- Selected extract:
This has been covered several times on these boards:

a while back, and not for the 1st time, [url=http://www.able2know.com/forums/viewtopic.php?p=1678270#1678270]timber[/url] wrote:


... Apart from internal reference derived wholly and exclusively from the Abrahamic Mythopaeia itself, what evidence have you for these claims? To my knowledge, no independent, direct historical reference to anything you've mentioned there exists. I submit there is no forensically, academically, scientifically valid evidence for the existence either of the Biblical Jesus nor the Biblical Moses.


Leaving Moses for later discussion, let's examine the actual historicity of the Biblical Jesus. Those who've followed earlier discussions of mine pertaining to this particular point may experience a deja vu moment; indeed I previously have written just about exactly what follows. Feel free to ship over it if you've seen it before Laughing

Those arguing for the historicity of Jesus point frequently to Tacitus: Annals 15:44, which translates, " ... "derived their name and origin from Christ, who, in the reign of Tiberius, had suffered death by the sentence of the Procurator Pontius Pilate". More on Tacitus' reference in a bit, but first, there are a few other nearly contemporary references from other writers cited as historical proof, as well. Apologists for the Historicity of Jesus make much of the little on which they have to draw.

- Supplied material:

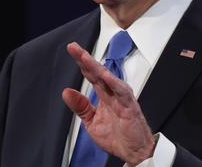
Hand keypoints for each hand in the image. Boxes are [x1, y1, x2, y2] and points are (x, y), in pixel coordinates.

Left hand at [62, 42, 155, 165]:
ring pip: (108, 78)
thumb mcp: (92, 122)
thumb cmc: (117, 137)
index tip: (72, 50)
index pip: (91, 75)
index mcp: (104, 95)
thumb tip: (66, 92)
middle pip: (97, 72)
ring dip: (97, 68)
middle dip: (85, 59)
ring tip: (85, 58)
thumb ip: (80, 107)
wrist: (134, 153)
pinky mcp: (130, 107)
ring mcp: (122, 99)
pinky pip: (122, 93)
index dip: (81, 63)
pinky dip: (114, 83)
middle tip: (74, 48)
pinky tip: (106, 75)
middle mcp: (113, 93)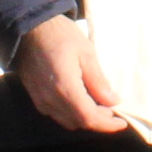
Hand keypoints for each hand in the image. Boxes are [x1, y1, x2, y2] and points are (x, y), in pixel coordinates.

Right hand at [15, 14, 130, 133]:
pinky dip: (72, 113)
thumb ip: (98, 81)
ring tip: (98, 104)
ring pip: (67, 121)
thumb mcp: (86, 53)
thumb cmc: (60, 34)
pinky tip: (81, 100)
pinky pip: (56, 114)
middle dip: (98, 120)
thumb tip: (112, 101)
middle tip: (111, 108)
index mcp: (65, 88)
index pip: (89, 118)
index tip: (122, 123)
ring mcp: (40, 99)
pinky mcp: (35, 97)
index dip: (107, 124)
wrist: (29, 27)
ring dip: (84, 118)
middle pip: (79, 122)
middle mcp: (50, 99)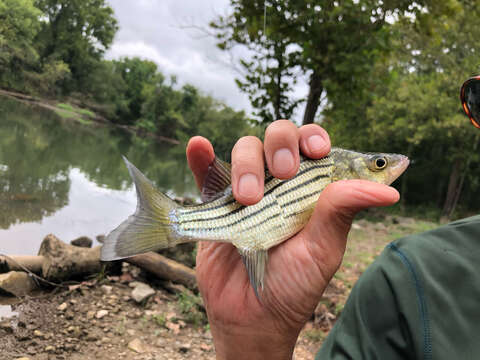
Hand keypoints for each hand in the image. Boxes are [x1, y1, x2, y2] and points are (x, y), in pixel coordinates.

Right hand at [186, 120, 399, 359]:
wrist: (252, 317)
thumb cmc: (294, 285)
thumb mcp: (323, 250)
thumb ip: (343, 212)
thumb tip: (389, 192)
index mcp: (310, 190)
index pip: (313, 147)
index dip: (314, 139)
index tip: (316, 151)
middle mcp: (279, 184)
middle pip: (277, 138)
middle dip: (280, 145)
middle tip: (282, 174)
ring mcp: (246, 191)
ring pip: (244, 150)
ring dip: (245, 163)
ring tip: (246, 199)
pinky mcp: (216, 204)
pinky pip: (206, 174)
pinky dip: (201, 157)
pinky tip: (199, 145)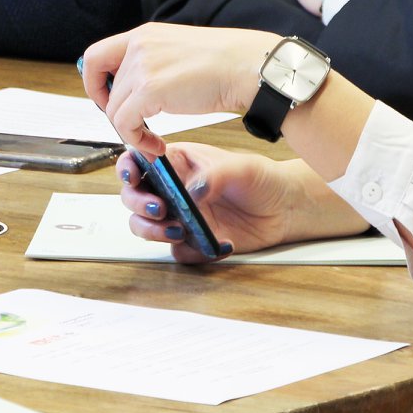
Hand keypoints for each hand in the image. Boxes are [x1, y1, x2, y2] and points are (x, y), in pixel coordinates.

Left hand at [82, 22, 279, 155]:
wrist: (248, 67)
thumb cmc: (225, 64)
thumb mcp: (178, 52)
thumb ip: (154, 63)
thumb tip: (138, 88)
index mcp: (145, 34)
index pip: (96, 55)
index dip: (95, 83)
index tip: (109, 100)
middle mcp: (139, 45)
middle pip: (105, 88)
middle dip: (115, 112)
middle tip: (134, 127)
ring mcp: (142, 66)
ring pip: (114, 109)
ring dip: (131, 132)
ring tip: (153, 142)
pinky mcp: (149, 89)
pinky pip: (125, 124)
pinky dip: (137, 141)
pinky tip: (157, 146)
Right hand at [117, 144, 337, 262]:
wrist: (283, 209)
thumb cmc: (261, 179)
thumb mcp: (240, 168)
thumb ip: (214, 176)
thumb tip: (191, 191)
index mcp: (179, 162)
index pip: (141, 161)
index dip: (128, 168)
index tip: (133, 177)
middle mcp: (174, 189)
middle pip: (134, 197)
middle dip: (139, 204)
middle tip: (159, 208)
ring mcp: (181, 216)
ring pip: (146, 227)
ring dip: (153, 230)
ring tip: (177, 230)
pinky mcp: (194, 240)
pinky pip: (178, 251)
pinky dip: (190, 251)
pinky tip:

- What you will do:
1 > In the forum post on the historicity of Jesus, which passage of Tacitus do those arguing for Jesus's historicity frequently cite?
2 > Pick up the forum post on the historicity of Jesus after its final sentence and keep writing.

- Numbered responses:
1 > Annals 15:44

2 >
Frequently mentioned in similar vein to the Tacitus "proof" is Josephus' Testimonium Flavianum, from Antiquities of the Jews 18:63-64, which translates, " ... About this time there lived Jesus, a wise man, if indeed one ought to call him a man. For he was one who wrought surprising feats and as a teacher of such people as accept the truth gladly. He won over many Jews and many of the Greeks. He was the Messiah. When Pilate, upon hearing him accused by men of the highest standing amongst us, had condemned him to be crucified, those who had in the first place come to love him did not give up their affection for him. On the third day he appeared to them restored to life, for the prophets of God had prophesied these and countless other marvelous things about him. And the tribe of the Christians, so called after him, has still to this day not disappeared." Frequent mention also is made of Josephus, Antiquities 20:9.1, which translates " ... so he ("he" in the passage referring to one Ananus, eldest son of High Priest Ananus ... timber) assembled the Sanhedrin of judges, and brought before him the brother of Jesus, who was called Christ, whose name was James, and some others and when he had formed an accusation against them, he delivered them to be stoned."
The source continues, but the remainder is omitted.